Prompt —
Return the lines exactly as they appear, starting with the line that contains "const alexUser: User" and going on through the line that contains "La diferencia es", with both of those lines included.

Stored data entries

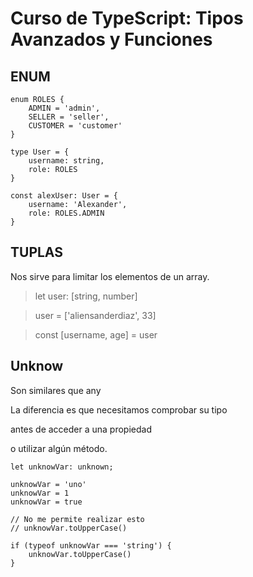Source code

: # Curso de TypeScript: Tipos Avanzados y Funciones

## ENUM

	enum ROLES {
		ADMIN = 'admin',
		SELLER = 'seller',
		CUSTOMER = 'customer'
	}

	type User = {
		username: string,
		role: ROLES
	}

	const alexUser: User = {
		username: 'Alexander',
		role: ROLES.ADMIN
	}

## TUPLAS

Nos sirve para limitar los elementos de un array.

> let user: [string, number]

> user = ['aliensanderdiaz', 33]

> const [username, age] = user

## Unknow

Son similares que any

La diferencia es que necesitamos comprobar su tipo

antes de acceder a una propiedad

o utilizar algún método.

	let unknowVar: unknown;

	unknowVar = 'uno'
	unknowVar = 1
	unknowVar = true

	// No me permite realizar esto
	// unknowVar.toUpperCase()

	if (typeof unknowVar === 'string') {
		unknowVar.toUpperCase()
	}
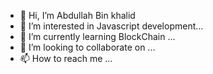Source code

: - 👋 Hi, I’m Abdullah Bin khalid
- 👀 I’m interested in Javascript development...
- 🌱 I’m currently learning BlockChain ...
- 💞️ I’m looking to collaborate on ...
- 📫 How to reach me ...

<!---
Abdullah10821/Abdullah10821 is a ✨ special ✨ repository because its `README.md` (this file) appears on your GitHub profile.
You can click the Preview link to take a look at your changes.
--->

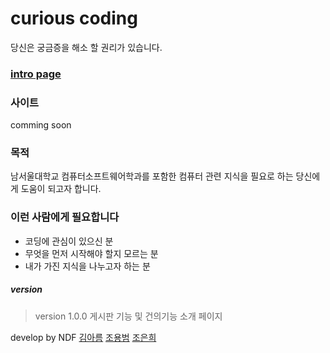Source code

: # curious coding

 당신은 궁금증을 해소 할 권리가 있습니다.
### [intro page](https://eheeku.github.io/blog/D-curious-coding/)

### 사이트
 comming soon 

### 목적
 남서울대학교 컴퓨터소프트웨어학과를 포함한 컴퓨터 관련 지식을 필요로 하는 당신에게 도움이 되고자 합니다.
### 이런 사람에게 필요합니다
* 코딩에 관심이 있으신 분
* 무엇을 먼저 시작해야 할지 모르는 분
* 내가 가진 지식을 나누고자 하는 분




##### version
> version 1.0.0 게시판 기능 및 건의기능 소개 페이지


develop by NDF [김아름](https://github.com/ahreum0412) [조용범](https://github.com/joyowlsf) [조은희](https://github.com/eheeku)



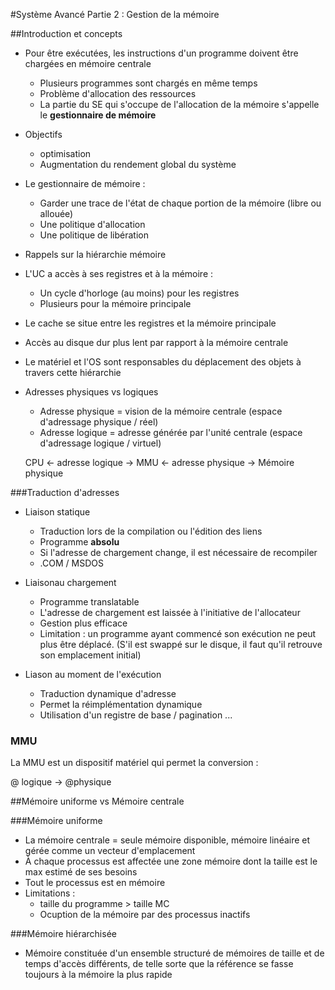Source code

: #Système Avancé Partie 2 : Gestion de la mémoire

##Introduction et concepts 

* Pour être exécutées, les instructions d'un programme doivent être chargées en mémoire centrale
	* Plusieurs programmes sont chargés en même temps
	* Problème d'allocation des ressources 
	* La partie du SE qui s'occupe de l'allocation de la mémoire s'appelle le **gestionnaire de mémoire**
* Objectifs 
	* optimisation
	* Augmentation du rendement global du système

* Le gestionnaire de mémoire :
	* Garder une trace de l'état de chaque portion de la mémoire (libre ou allouée)
	* Une politique d'allocation
	* Une politique de libération

* Rappels sur la hiérarchie mémoire

* L'UC a accès à ses registres et à la mémoire :
	* Un cycle d'horloge (au moins) pour les registres
	* Plusieurs pour la mémoire principale
* Le cache se situe entre les registres et la mémoire principale
* Accès au disque dur plus lent par rapport à la mémoire centrale
* Le matériel et l'OS sont responsables du déplacement des objets à travers cette hiérarchie

* Adresses physiques vs logiques
	* Adresse physique = vision de la mémoire centrale (espace d'adressage physique / réel)
	* Adresse logique = adresse générée par l'unité centrale (espace d'adressage logique / virtuel)

	CPU <- adresse logique -> MMU <- adresse physique -> Mémoire physique

###Traduction d'adresses

* Liaison statique 
	* Traduction lors de la compilation ou l'édition des liens
	* Programme **absolu**
	* Si l'adresse de chargement change, il est nécessaire de recompiler
	* .COM / MSDOS

* Liaisonau chargement
	* Programme translatable
	* L'adresse de chargement est laissée à l'initiative de l'allocateur
	* Gestion plus efficace
	* Limitation : un programme ayant commencé son exécution ne peut plus être déplacé. (S'il est swappé sur le disque, il faut qu'il retrouve son emplacement initial)

* Liason au moment de l'exécution
	* Traduction dynamique d'adresse
	* Permet la réimplémentation dynamique
	* Utilisation d'un registre de base / pagination ...

### MMU

La MMU est un dispositif matériel qui permet la conversion :

@ logique -> @physique

##Mémoire uniforme vs Mémoire centrale

###Mémoire uniforme

* La mémoire centrale = seule mémoire disponible, mémoire linéaire et gérée comme un vecteur d'emplacement
* À chaque processus est affectée une zone mémoire dont la taille est le max estimé de ses besoins
* Tout le processus est en mémoire
* Limitations :
	* taille du programme > taille MC
	* Ocuption de la mémoire par des processus inactifs

###Mémoire hiérarchisée

* Mémoire constituée d'un ensemble structuré de mémoires de taille et de temps d'accès différents, de telle sorte que la référence se fasse toujours à la mémoire la plus rapide


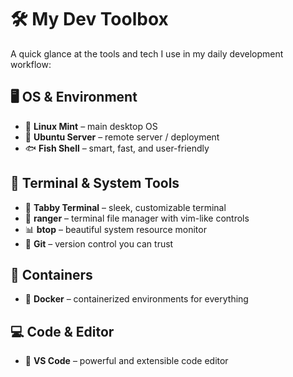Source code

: # 🛠️ My Dev Toolbox

A quick glance at the tools and tech I use in my daily development workflow:

## 🖥️ OS & Environment
- 🐧 **Linux Mint** – main desktop OS
- 📡 **Ubuntu Server** – remote server / deployment
- 🐟 **Fish Shell** – smart, fast, and user-friendly

## 🧰 Terminal & System Tools
- 🚀 **Tabby Terminal** – sleek, customizable terminal
- 📁 **ranger** – terminal file manager with vim-like controls
- 📊 **btop** – beautiful system resource monitor
- 🐙 **Git** – version control you can trust

## 🐳 Containers
- 🧱 **Docker** – containerized environments for everything

## 💻 Code & Editor
- 🧠 **VS Code** – powerful and extensible code editor
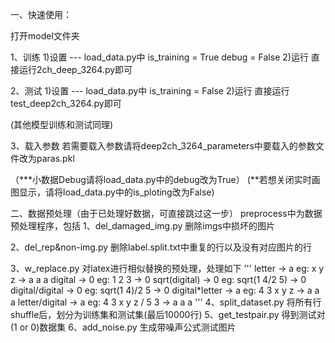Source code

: 一、快速使用：

打开model文件夹

1、训练
1)设置
--- load_data.py中
is_training = True
debug = False
2)运行
直接运行2ch_deep_3264.py即可

2、测试
1)设置
--- load_data.py中
is_training = False
2)运行
直接运行test_deep2ch_3264.py即可

(其他模型训练和测试同理)

3、载入参数
若需要载入参数请将deep2ch_3264_parameters中要载入的参数文件改为paras.pkl

（***小数据Debug请将load_data.py中的debug改为True）
 (**若想关闭实时画图显示，请将load_data.py中的is_ploting改为False)


二、数据预处理（由于已处理好数据，可直接跳过这一步）
preprocess中为数据预处理程序，包括
1、del_damaged_img.py 删除imgs中损坏的图片

2、del_rep&non-img.py 删除label.split.txt中重复的行以及没有对应图片的行

3、w_replace.py 对latex进行相似替换的预处理，处理如下
'''
letter -> a     eg: x y z -> a a a
digital -> 0    eg: 1 2 3 -> 0
sqrt(digital) -> 0      eg: sqrt(1 4/2 5) -> 0
digital/digital -> 0    eg: sqrt(1 4)/2 5 -> 0
digital*letter -> a     eg: 4 3 x y z -> a a a
letter/digital -> a     eg: 4 3 x y z / 5 3 -> a a a
'''
4、split_dataset.py 将所有行shuffle后，划分为训练集和测试集(最后10000行)
5、get_testpair.py 得到测试对(1 or 0)数据集
6、add_noise.py 生成带噪声公式测试图片
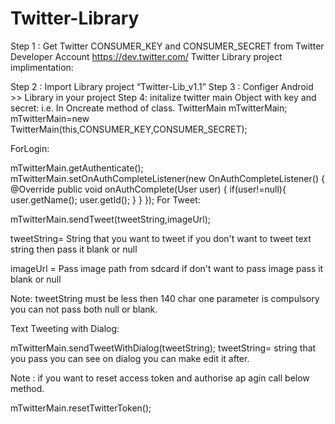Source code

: # Twitter-Library
 Step 1 : 	Get Twitter CONSUMER_KEY and CONSUMER_SECRET from Twitter Developer 	Account 	https://dev.twitter.com/
 Twitter Library project implimentation:

Step 2 : 
	Import Library project “Twitter-Lib_v1.1”
Step 3 : 
	Configer Android >> Library in your project
Step 4: 
	initalize twitter main Object with key and secret:
	i.e. In Oncreate method of class.
	TwitterMain mTwitterMain;
	mTwitterMain=new TwitterMain(this,CONSUMER_KEY,CONSUMER_SECRET);

ForLogin:

mTwitterMain.getAuthenticate();
mTwitterMain.setOnAuthCompleteListener(new OnAuthCompleteListener() {
				@Override
				public void onAuthComplete(User user) {
					if(user!=null){
						user.getName();
						user.getId();
					}
				}
			});
For Tweet: 

mTwitterMain.sendTweet(tweetString,imageUrl);

tweetString= String that you want to tweet if you don't want to tweet text 			 string  then pass it blank or null

imageUrl  = Pass image path from sdcard if don't want to pass image pass it 	   		 blank or null
  
Note:  tweetString must be less then 140 char
	 one parameter is compulsory you can not pass both null or blank.


Text Tweeting with Dialog: 

mTwitterMain.sendTweetWithDialog(tweetString);
tweetString= string that you pass you can see on dialog you can make edit it after.
		
Note : if you want to reset access token and authorise ap agin call below method.
 
mTwitterMain.resetTwitterToken();

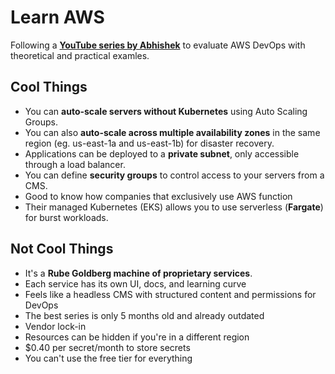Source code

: # Learn AWS

Following a **[YouTube series by Abhishek](https://www.youtube.com/watch?v=-8_r28jJ6AM&list=PLdpzxOOAlwvLNOxX0RfndiYSt1Le9azze)** to evaluate AWS DevOps with theoretical and practical examles.

## Cool Things

- You can **auto-scale servers without Kubernetes** using Auto Scaling Groups.
- You can also **auto-scale across multiple availability zones** in the same region (eg. us-east-1a and us-east-1b) for disaster recovery.
- Applications can be deployed to a **private subnet**, only accessible through a load balancer.
- You can define **security groups** to control access to your servers from a CMS.
- Good to know how companies that exclusively use AWS function
- Their managed Kubernetes (EKS) allows you to use serverless (**Fargate**) for burst workloads.

## Not Cool Things

- It's a **Rube Goldberg machine of proprietary services**.
- Each service has its own UI, docs, and learning curve
- Feels like a headless CMS with structured content and permissions for DevOps
- The best series is only 5 months old and already outdated
- Vendor lock-in
- Resources can be hidden if you're in a different region
- $0.40 per secret/month to store secrets
- You can't use the free tier for everything
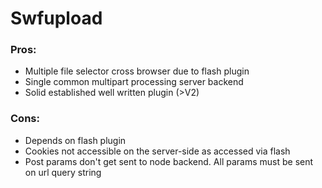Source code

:# Swfupload

### Pros:

* Multiple file selector cross browser due to flash plugin
* Single common multipart processing server backend
* Solid established well written plugin (>V2)

### Cons:

* Depends on flash plugin
* Cookies not accessible on the server-side as accessed via flash
* Post params don't get sent to node backend. All params must be sent on url query string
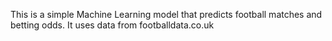 This is a simple Machine Learning model that predicts football matches and betting odds. It uses data from footballdata.co.uk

Final answer —
	const alexUser: User = {
		username: 'Alexander',
		role: ROLES.ADMIN
	}

## TUPLAS

Nos sirve para limitar los elementos de un array.

> let user: [string, number]

> user = ['aliensanderdiaz', 33]

> const [username, age] = user

## Unknow

Son similares que any

La diferencia es que necesitamos comprobar su tipo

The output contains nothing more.